Babies are born with a sucking reflex, which not only allows them to feed instinctively but also offers comfort when they are tired or unsettled. Some babies suck their thumb or fingers while in the womb. Some need to suck in order to relax and/or fall asleep. If used properly, a pacifier can be a safe way to satisfy this need—but before you pop a latex or silicon soother in your baby’s mouth The Canadian Pediatric Society has some advice.
Don’t introduce a pacifier until breastfeeding is well-established. If given too early to breastfed babies it may interfere with the baby’s willingness to latch onto the breast, which helps stimulate your milk supply.
Don’t use the pacifier as a substitute for feeding. Always consider if a crying baby is hungry, tired or in pain before reaching for the pacifier.
Do sterilize a new pacifier for five minutes in boiling water before first use and clean it with warm soapy water between uses.
Don’t tie a pacifier around a baby’s neck. Instead, use the Baby Life Pacifier Clip, which has a short ribbon attached for added safety.
Do check a pacifier for cracks or tears before giving it to a baby. Replace pacifiers every two months before damage occurs.

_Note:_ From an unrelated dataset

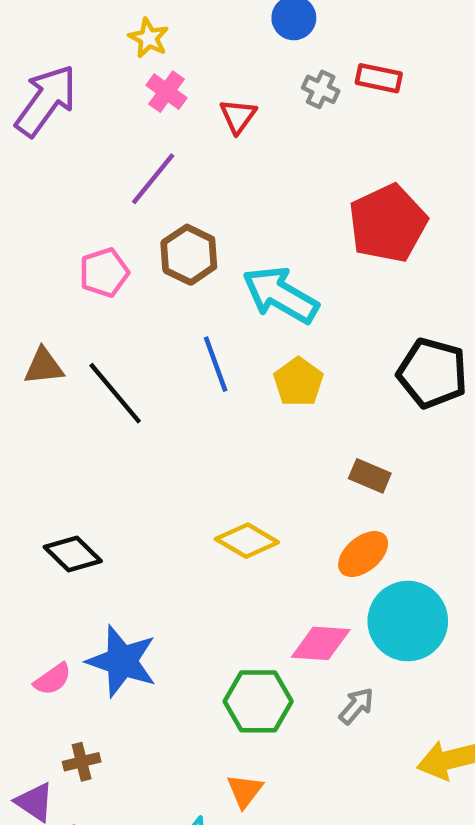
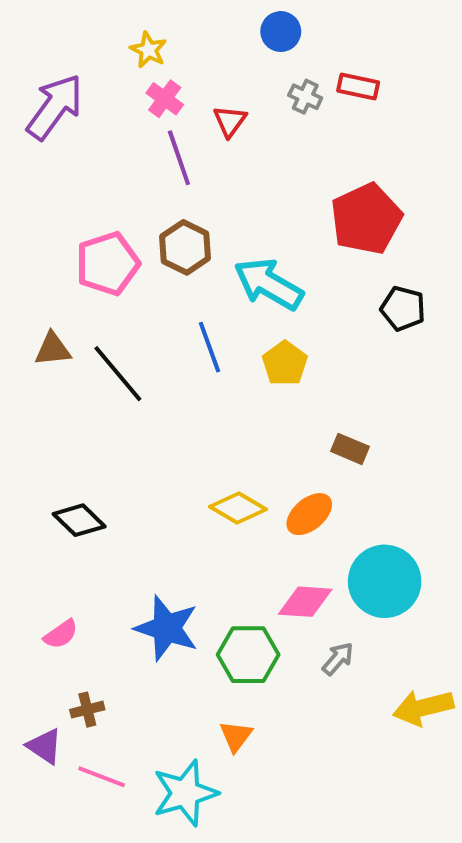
purple line: (153, 179) -> (179, 158), moved, turned -58
pink pentagon: (104, 273) -> (108, 264), size x1.4
black pentagon: (432, 373) -> (403, 308), moved, size x0.7
orange ellipse: (363, 554) -> (309, 514), moved
blue star: (122, 661) -> (167, 628), moved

Don’t make your own pacifier out of bottle nipples, caps or other materials. This can cause choking.
While a pacifier will likely cause fewer problems with tooth development than sucking on a thumb, it can be quite difficult to quit when the time comes. By 12 months parents should consider helping their child break the habit. It is recommended that you do it gradually and start by limiting daytime use and then eventually taking it out of the night-time routine as well.
Don’t use punishment or humiliation to force your child to give up the pacifier.
Do offer lots of praise to your child when she has given up the pacifier.
Don’t give the pacifier back to your child once the habit has been broken (no matter how nicely she asks!).